Um estudo da USP com o Instituto Adolfo Lutz analisou amostras de cação em São Paulo: mais da metade apresentava contaminação por mercúrio acima do limite. Outra análise, conduzida pela Fiocruz e pela Sea Shepherd no ano passado, mostrou que o arsênio é o metal tóxico mais prevalente no cação.
“Somos grandes consumidores de tubarões sem sequer perceber. Muitas vezes de espécies ameaçadas de extinção, porque o País não exige a identificação da espécie vendida”, afirma Nathalie. O País é o principal importador de tubarão no mundo, segundo um relatório de 2021 da WWF. A Coluna questionou os Ministérios do Meio Ambiente e da Pesca sobre a falta de exigência da identificação da espécie e sobre medidas para fiscalizar ou para diminuir o consumo de cação no País, mas não houve resposta.

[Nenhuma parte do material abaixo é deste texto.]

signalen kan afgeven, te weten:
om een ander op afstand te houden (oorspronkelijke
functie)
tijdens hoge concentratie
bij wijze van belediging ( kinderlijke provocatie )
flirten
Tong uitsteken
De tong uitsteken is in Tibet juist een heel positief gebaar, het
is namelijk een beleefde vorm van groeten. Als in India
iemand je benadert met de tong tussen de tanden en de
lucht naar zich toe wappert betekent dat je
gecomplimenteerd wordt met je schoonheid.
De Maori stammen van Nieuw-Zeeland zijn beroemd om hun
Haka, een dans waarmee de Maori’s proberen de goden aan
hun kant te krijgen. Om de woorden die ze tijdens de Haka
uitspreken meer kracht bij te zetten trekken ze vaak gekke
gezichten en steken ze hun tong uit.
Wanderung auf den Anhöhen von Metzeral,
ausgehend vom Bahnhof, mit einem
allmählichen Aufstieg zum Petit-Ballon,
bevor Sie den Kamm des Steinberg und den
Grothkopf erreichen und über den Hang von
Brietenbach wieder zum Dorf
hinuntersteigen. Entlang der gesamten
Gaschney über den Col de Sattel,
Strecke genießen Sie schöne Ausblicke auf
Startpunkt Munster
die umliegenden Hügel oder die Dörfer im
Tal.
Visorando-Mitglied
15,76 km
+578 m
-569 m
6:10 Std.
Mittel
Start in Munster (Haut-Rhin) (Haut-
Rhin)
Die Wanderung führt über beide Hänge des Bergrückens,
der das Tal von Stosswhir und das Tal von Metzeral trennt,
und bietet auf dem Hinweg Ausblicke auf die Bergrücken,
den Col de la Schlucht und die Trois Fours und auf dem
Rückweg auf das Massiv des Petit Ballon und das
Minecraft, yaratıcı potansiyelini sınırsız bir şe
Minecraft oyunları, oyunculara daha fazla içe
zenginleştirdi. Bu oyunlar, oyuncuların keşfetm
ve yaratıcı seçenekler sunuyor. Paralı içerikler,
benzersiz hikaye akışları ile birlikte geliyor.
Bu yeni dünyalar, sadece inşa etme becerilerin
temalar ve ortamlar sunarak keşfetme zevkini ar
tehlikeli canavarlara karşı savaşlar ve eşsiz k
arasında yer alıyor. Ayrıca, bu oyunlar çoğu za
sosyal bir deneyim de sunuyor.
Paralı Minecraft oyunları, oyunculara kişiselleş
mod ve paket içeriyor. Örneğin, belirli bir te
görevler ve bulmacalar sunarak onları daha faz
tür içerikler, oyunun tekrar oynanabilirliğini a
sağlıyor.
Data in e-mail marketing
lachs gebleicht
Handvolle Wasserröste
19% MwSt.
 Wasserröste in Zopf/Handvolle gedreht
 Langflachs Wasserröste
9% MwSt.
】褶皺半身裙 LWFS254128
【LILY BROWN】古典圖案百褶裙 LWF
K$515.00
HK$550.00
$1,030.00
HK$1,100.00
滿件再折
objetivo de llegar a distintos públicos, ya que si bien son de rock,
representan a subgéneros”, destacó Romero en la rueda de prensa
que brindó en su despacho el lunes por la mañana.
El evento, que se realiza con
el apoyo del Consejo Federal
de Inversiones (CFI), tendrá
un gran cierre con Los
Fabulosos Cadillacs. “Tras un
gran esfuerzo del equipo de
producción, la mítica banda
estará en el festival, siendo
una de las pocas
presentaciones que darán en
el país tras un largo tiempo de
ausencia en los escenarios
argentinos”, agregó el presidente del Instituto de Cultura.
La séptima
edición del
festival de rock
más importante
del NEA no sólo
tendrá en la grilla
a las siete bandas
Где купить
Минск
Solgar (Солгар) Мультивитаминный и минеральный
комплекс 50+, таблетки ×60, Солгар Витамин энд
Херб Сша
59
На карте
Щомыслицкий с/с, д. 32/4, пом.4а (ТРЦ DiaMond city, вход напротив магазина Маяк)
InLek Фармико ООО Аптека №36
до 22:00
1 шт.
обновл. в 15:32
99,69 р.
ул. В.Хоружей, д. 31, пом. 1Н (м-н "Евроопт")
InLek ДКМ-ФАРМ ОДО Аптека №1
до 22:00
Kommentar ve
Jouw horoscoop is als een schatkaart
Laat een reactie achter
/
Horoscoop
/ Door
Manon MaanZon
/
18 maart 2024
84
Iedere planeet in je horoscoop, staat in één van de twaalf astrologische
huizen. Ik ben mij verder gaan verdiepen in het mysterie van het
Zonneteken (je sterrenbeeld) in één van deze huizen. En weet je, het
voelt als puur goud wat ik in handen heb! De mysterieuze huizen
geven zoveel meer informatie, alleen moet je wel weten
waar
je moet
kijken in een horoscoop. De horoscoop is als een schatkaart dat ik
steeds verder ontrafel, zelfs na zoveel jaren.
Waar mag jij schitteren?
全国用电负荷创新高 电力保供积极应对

O próximo 3 de setembro será decisivo para o tema: data da audiência que discute a ação civil pública que veda o cação da merenda escolar e também da reunião do Conselho Nacional do Meio Ambiente sobre a moção para proibir a exportação de barbatanas. O FNDE, responsável pelo Programa Nacional de Alimentação Escolar, permite a compra de cação para escolas públicas. Mas informou à Coluna que exige laudo técnico que comprove que os níveis de metais pesados estejam dentro dos limites.
A Sea Shepherd também luta para derrubar uma portaria desse ano que permite a pesca de tubarão-azul no País. “É uma decisão assustadora em pleno 2025. O governo brasileiro é obrigado, por tratados internacionais, a proteger o tubarão”, diz Nathalie.
Os Ministérios do Meio Ambiente e da Pesca, responsáveis pela portaria, informaram que a medida foi “resultado de ampla discussão entre órgãos governamentais, sociedade civil, academia e setor pesqueiro”. Após a liberação da pesca, no entanto, as pastas apontam que “receberam novas informações e manifestações de especialistas e ongs com atuação na conservação da fauna, avaliam cuidadosamente e, em breve, se pronunciarão acerca das medidas a serem tomadas”.